In response to Kemp’s motion to quash the subpoena, the Fulton County district attorney makes clear the wealth of information Kemp might provide. Dispensing with Kemp’s bogus claim of sovereign immunity (no one is suing Kemp) and his plea for gubernatorial executive privilege, the district attorney argues, “The factual content of his communications with former President Trump or persons connected to Trump can be revealed without disclosing any input he may have received from advisers concerning said conversation.”
There is plenty that Kemp can tell the grand jury, according to the filing:
Movant [Kemp] can testify inter alia about the existence of any evidence the Trump campaign or operatives provided to support their theory that Georgia’s election was “rigged”; Movant can testify about the identity of the people who attempted to communicate with him and whether they identified as representatives of Mr. ‘Trump; he can testify to the number of times he received or made calls related to the Trump campaign’s allegations and demands that he take action; he can testify about the specific contents of his phone conversations; he can testify about the contents of his telephone conversation with Mr. Trump; he can testify about whether Mr. Trump told Movant that he “got Movant elected”; he can testify about ‘whether Mr. Trump specifically sought a “special election” or some other form of relief; he can testify about conversations about “election integrity”; he can testify about whether threats were made by Mr. Trump or others; he can testify about his responses to Mr. Trump.
You can understand why Kemp would be squeamish about revealing all that. But he’s not the one who should be nervous. It’s Trump who has everything to lose.


To the extent that the Trump-Kemp conversations reveal the former president had no evidence of election fraud and tried to lean on Kemp to perform some extralegal contortions on Trump’s behalf, Kemp’s testimony will build on existing evidence (such as Trump’s January 2021 call to Georgia Secretary of State Brad Raffensperger to “find” just enough votes to flip the state’s vote outcome) and, together, might provide the basis for charges such as solicitation to commit election fraud, intentional interference with performance of election duties, conspiracy to commit election fraud and/or state racketeering.
Once more, Trump should worry about Republican witnesses that might incriminate him. And that holds true as well for the federal investigation into classified materials in Trump’s possession.
Recall that there is already voluminous evidence that Trump knew he possessed government documents that contained some of the nation’s most closely guarded secrets. For example, Trump personally went through documents, some of which were marked with the highest classification level, the New York Times reported. His attorneys had extended conversations with National Archives officials and then with the FBI. The government eventually sent a subpoena. It is virtually impossible to imagine how Trump could have been unaware he was in possession of highly confidential material that did not belong to him.
On top of all that, we learn that then-White House counsel Pat Cipollone acknowledged while Trump was still in office that the documents had to stay.

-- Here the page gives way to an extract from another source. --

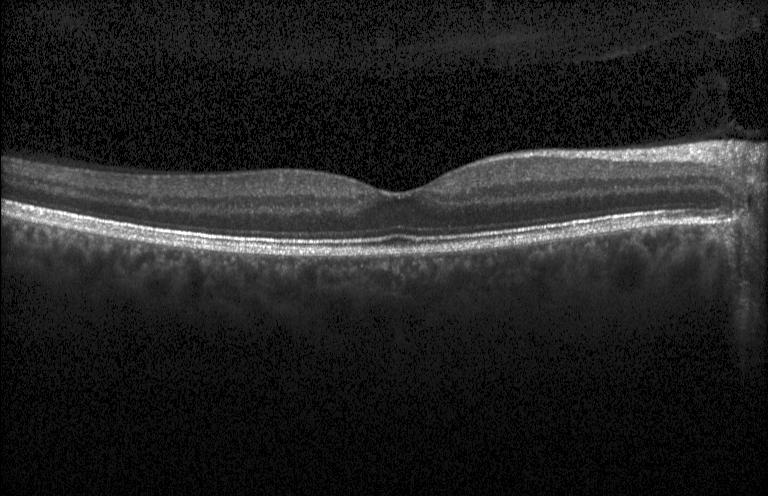
Centered on the fovea · retinal OCT cross-section · acquired on a Heidelberg Spectralis. Diagnosis: no choroidal neovascularization, diabetic macular edema, or drusen.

The Post reports that in May 2021, “Archives officials were told by a Trump lawyer that the documents should be given back, according to an email from the top lawyer at the record-keeping agency.” In short, we now know that “Trump’s lawyers had concerns about Trump taking the documents and agreed that the boxes should be returned — at least according to the top Archives officials — while Trump kept the documents.” Trump, however, insisted the documents were his.
In short, the FBI, led by a Trump-appointed director, learned from Trump’s own White House counsel that he knew the documents were improperly retained. Again, even Trump’s White House counsel understood that Trump had no right to leave with sensitive documents.
In sum, wherever one looks — to the Georgia state prosecution, to the Jan. 6 hearings or to the Mar-a-Lago document debacle — Trump’s excuses are wearing thin. Evidence mounts of his willful disregard for the law. And Republicans continue to provide critical evidence that might well result in Trump’s indictment.